Acabo de lembrar duma maçaroca que estava enterrada numa profundidade medonha, lá no fundinho da memória.
Quando tinha uns dezoito anos, e já sabia meia dúzia de acordes (muito mal tocados), certa vez fui à casa de um amigo.
Chegando lá, havia já um outro sujeito, mais velho que eu, na casa dos seus vinte e cinco anos, creio.
Sentamo-nos e ficamos conversando. A certa altura, reparei que havia um bonito violão na sala. Tarraxas douradas, coisa e tal. Encheu meus olhos. Encheu tanto, que – como você verá – esvaziou o cérebro que – egoísta – só queria saber de pegar aquele violão e “tocar”.
Não esperei muito. Sabia que meu amigo não tocava nem galinha no terreiro. Portanto o violão deveria ser do cara que estava lá. Fui direto ao assunto: “posso tocar um pouco no teu violão?”. O sujeito respondeu que sim.
Catei o bicho e saí mandando brasa. Uma beleza de instrumento. O meu violão comparado com aquele, não servia nem como raquete de frescobol.
O meu amigo que – é claro – conhecia tanto a mim como o outro sujeito, ficou quieto, o indecente. Os dois deleitando-se com o meu “concerto violonístico-vocal”.
Umas quantas músiquinhas mal-tocadas e pela metade depois, meu amigo avisa que é hora de parar. Eu – um grande idiota – mando: “por quê?”.
Sabe porque eu tinha que parar? Simplesmente porque eu estava atrasando uma sessão de gravação de violão. E sabem quem ia tocar? Aquele VIOLONISTA PROFISSIONAL que ali estava na casa de meu amigo.
Um pouco mais tarde, vim a saber que aquele cara tocava guitarra e violão profissionalmente, para diversos artistas famosos.

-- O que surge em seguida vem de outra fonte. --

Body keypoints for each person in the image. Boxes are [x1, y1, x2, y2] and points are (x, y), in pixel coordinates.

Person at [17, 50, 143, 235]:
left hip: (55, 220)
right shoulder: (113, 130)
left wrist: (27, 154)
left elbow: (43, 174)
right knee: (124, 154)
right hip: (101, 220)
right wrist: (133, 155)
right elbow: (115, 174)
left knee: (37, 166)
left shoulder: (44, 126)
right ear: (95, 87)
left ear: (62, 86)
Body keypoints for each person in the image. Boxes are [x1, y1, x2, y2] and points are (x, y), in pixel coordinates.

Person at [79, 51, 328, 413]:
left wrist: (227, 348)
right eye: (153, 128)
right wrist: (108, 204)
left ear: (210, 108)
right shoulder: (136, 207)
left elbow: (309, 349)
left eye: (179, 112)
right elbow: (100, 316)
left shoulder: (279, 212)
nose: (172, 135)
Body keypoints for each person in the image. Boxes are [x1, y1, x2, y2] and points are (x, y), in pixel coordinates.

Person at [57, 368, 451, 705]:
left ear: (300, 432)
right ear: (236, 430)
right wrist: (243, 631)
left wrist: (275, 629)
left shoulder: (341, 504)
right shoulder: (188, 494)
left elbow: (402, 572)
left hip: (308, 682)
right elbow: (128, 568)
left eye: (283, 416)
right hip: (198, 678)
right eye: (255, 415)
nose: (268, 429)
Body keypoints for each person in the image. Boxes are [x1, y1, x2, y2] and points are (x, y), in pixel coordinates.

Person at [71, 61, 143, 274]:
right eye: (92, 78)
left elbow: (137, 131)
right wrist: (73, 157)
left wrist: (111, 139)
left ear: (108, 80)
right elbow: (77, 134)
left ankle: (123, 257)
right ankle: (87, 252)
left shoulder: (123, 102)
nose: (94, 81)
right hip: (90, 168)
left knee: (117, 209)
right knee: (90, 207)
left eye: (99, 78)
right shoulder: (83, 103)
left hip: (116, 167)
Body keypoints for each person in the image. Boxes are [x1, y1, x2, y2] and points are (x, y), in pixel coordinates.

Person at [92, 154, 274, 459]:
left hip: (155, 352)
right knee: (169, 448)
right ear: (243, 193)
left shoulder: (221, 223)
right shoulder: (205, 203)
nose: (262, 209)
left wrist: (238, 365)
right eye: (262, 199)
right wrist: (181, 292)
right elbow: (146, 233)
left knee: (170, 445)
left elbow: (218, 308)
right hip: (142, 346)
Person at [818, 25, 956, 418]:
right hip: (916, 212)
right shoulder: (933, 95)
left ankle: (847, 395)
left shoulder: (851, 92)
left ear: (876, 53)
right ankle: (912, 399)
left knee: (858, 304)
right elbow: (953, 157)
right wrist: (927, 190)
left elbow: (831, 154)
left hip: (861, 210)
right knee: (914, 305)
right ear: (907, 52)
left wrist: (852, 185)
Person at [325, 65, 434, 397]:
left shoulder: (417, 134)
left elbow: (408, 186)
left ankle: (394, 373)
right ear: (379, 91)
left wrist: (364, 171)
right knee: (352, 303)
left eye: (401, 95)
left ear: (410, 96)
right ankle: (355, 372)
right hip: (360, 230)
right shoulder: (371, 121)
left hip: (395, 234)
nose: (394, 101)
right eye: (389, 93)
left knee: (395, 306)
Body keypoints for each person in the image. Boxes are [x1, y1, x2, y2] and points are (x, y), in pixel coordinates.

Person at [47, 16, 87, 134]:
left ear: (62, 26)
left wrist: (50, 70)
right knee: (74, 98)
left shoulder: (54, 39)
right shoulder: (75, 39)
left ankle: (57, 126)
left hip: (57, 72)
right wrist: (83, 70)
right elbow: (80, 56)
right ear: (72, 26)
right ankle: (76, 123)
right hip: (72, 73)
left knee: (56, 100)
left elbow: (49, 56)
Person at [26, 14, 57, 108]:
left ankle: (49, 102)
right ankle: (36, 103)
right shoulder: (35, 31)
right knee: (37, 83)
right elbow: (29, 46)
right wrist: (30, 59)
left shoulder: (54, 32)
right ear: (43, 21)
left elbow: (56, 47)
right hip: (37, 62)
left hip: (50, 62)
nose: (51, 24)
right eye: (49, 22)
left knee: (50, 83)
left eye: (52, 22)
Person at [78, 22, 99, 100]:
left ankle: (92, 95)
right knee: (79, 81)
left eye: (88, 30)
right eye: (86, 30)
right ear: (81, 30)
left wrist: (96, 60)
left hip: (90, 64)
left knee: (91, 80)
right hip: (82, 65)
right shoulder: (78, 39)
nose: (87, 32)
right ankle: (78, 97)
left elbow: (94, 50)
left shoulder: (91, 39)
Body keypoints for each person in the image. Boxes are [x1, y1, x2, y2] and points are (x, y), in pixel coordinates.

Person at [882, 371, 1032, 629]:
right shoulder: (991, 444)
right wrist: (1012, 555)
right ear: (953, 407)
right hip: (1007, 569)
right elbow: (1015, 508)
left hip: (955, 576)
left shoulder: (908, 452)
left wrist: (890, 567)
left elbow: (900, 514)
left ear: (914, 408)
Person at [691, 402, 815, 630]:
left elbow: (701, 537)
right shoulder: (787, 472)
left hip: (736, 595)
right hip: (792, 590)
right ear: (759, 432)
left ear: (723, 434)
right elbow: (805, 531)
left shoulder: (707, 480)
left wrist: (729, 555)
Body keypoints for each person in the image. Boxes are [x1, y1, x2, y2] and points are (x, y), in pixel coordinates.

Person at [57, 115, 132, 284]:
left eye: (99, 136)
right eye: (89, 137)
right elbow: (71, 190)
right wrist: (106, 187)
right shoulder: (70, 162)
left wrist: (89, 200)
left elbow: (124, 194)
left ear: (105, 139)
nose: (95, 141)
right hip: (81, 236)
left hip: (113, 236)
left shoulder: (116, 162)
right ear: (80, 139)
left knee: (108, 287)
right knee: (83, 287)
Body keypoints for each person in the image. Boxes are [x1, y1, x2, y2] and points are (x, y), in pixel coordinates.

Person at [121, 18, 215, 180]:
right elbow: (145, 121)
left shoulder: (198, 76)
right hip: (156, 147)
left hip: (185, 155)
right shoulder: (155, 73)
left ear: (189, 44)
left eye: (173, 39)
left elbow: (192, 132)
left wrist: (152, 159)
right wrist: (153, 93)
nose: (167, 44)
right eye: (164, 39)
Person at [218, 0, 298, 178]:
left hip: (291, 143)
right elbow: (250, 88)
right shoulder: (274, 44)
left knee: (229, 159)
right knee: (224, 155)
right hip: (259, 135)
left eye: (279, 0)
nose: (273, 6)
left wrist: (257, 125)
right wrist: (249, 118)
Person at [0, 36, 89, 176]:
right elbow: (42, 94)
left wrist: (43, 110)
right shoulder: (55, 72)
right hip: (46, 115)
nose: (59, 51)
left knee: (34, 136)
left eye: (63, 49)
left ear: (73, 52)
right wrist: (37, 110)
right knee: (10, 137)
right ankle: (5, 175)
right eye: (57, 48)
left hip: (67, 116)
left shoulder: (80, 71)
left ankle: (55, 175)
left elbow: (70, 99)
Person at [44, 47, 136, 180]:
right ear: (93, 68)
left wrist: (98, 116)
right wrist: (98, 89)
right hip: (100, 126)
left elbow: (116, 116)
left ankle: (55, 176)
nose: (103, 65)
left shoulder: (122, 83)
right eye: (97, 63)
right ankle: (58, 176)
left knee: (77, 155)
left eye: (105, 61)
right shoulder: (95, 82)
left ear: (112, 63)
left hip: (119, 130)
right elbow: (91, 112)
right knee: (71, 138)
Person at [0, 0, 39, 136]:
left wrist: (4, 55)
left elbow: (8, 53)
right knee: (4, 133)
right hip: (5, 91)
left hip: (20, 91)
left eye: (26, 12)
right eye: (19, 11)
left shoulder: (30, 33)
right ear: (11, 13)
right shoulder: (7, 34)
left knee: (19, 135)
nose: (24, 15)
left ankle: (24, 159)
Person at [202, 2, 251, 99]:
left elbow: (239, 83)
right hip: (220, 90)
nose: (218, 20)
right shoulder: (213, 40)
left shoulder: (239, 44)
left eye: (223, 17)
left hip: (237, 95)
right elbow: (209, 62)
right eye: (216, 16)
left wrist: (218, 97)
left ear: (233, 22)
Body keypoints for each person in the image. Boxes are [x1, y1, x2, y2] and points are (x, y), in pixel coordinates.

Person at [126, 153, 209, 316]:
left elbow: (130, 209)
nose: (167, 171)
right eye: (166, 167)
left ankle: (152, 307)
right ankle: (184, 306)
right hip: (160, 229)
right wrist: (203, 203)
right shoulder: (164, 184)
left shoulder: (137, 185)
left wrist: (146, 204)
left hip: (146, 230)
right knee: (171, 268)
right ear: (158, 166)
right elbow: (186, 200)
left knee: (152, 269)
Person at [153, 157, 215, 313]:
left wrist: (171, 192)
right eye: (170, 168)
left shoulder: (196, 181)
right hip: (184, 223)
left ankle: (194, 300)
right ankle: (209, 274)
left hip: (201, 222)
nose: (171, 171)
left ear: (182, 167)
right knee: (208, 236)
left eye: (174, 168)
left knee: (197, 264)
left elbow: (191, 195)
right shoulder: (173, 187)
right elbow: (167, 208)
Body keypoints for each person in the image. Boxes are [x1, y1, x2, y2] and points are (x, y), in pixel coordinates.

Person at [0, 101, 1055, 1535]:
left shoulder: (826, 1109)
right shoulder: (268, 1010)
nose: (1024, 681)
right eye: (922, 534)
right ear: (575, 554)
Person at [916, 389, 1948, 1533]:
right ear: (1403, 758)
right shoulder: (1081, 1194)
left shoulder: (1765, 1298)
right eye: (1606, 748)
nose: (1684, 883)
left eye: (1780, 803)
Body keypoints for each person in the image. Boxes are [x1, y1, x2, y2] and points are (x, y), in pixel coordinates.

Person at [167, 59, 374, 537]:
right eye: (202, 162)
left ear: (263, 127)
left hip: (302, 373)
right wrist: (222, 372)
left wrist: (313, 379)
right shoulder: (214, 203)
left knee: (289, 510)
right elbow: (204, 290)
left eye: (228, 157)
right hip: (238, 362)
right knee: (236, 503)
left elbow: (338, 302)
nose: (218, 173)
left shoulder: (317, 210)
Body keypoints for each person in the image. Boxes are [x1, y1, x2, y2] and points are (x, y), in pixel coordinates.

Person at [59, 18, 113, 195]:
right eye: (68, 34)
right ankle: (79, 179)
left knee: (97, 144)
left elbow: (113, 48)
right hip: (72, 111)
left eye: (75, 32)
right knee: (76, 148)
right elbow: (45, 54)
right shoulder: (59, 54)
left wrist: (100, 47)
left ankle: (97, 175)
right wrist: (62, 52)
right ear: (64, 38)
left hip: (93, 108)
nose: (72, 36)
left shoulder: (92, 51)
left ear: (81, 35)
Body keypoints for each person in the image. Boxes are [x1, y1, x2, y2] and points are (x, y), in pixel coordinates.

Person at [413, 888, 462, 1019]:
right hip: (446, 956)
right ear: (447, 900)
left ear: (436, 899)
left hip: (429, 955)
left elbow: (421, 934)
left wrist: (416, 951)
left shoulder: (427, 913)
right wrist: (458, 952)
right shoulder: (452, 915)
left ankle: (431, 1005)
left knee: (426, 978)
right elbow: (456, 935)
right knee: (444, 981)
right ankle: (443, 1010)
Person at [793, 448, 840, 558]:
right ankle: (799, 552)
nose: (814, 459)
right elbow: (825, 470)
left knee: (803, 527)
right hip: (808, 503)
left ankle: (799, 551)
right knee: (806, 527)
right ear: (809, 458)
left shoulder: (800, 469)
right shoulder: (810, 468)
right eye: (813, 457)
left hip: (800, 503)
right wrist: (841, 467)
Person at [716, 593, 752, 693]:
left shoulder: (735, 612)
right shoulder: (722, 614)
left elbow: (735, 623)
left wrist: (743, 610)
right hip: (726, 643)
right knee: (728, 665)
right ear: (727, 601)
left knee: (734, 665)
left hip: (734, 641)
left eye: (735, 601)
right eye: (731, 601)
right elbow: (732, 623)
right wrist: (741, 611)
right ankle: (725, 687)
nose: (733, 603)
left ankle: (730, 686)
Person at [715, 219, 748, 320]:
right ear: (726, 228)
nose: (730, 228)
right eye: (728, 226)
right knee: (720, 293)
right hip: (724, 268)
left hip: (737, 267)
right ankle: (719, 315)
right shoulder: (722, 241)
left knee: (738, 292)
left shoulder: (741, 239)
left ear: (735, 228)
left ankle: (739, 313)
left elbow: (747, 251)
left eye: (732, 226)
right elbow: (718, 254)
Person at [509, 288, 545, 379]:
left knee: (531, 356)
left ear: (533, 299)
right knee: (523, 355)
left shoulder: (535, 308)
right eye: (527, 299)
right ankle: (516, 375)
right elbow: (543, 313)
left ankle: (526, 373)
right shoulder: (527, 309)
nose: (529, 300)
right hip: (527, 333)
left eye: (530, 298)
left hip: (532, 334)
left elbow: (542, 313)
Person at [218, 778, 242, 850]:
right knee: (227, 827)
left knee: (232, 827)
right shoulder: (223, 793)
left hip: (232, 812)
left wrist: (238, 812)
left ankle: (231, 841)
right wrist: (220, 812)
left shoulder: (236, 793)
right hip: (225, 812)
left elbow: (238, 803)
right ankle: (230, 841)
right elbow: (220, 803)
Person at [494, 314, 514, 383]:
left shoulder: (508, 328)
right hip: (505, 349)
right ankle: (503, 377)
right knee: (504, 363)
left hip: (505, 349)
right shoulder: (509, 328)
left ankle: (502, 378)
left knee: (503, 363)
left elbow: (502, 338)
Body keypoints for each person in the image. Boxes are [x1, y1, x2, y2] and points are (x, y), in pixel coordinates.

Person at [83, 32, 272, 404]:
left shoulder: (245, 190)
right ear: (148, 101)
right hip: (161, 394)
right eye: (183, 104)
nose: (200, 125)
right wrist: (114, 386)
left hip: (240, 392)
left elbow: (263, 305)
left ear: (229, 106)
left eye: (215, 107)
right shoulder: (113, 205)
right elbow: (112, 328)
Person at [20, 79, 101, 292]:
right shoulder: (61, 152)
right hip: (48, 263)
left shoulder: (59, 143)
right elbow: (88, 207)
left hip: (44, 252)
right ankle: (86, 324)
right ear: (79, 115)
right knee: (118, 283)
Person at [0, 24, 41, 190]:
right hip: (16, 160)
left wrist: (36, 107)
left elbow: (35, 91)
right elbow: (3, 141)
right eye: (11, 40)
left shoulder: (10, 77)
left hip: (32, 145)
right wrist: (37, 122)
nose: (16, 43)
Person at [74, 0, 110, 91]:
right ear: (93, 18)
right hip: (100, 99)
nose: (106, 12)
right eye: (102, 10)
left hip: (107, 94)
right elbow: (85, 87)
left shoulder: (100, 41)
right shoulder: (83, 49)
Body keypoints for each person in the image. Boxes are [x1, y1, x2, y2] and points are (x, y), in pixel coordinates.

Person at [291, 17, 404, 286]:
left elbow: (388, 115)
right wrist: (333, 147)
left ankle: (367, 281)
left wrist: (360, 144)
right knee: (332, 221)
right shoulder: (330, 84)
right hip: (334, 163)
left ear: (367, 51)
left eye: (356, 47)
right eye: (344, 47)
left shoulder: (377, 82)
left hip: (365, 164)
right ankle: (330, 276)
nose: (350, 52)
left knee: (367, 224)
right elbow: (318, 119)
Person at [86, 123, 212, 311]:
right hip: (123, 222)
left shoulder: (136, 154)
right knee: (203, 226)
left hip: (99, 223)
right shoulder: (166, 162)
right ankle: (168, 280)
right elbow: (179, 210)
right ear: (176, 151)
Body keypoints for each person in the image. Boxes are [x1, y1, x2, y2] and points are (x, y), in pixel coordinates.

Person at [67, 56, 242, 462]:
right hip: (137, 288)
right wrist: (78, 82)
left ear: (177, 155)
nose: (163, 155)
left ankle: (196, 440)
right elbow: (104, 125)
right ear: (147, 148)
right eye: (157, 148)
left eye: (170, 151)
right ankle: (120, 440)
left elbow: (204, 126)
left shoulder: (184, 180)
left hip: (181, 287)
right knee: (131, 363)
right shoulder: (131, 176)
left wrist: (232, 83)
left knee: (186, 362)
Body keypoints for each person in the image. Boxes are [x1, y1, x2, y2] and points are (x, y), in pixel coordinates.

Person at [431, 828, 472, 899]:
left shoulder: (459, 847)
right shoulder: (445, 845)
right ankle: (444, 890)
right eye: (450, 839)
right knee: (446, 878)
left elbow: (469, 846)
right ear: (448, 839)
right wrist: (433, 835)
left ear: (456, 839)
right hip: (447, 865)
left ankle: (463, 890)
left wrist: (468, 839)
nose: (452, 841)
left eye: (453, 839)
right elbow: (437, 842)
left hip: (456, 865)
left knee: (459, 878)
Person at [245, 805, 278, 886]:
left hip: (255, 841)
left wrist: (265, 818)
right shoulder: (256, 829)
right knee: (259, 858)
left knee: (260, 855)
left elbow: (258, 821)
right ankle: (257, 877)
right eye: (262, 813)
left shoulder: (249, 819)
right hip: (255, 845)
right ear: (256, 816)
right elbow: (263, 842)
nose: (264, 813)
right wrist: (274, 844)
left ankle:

E ninguém me avisa!!! Se eu ao menos tivesse tido o bom-senso de pedir pro cara tocar alguma coisa! Mas não. Eu tinha que “tocar”.
As porcarias que eu tinha “tocado” não me saiam da cabeça. Putz! Aquela música que eu só sabia o refrão! Toquei. Ai, caramba! Aquela que só sei metade da letra! Toquei. Mamãe, socorro! Eu não toquei nada! Só passei vergonha.
Nota do idiota – desde aquele dia – e até os dias de hoje – antes de começar a tocar num lugar onde há gente desconhecida, pergunto: alguém quer tocar? Dá certo, rapaz!
O sujeito pegou o violão sem dizer nada. Afinou o instrumento de uma maneira que serviu apenas para acabar de esbagaçar o meu ego que, àquela altura, foi dar uma voltinha, deixando-me ali sozinho para assimilar a humilhação.
Meu amigo prepara o gravador. O sujeito dá uma ensaiada. Uns quinze segundos de ensaio dele me deram uma vontade bastante acentuada de bater em minha própria cabeça com um pau de macarrão. Um cabo de picareta seria mais apropriado. Outra opção seria arrancar todos os dentes sem anestesia…
REC. Meu amigo acionou o botão do gravador. O cara começou a tocar. Em menos de um minuto meus olhos encheram-se de água. Meu amigo pergunta: “ficou emocionado?”.
- Não – disse eu – é raiva mesmo…




Rererere
Eu fico imaginando a sua cara mano! Quem era o cara?
Rapaz, tenho certeza que me mesmo me conhecendo como você conhece, não pode imaginar a cara. Porque ela não estava à vista. Virei um avestruz na hora e enfiei ela num buraco. Não dá pra mencionar o nome do artista, mas o meu amigo era o Jorge. Jorjão, cadê você, bicho?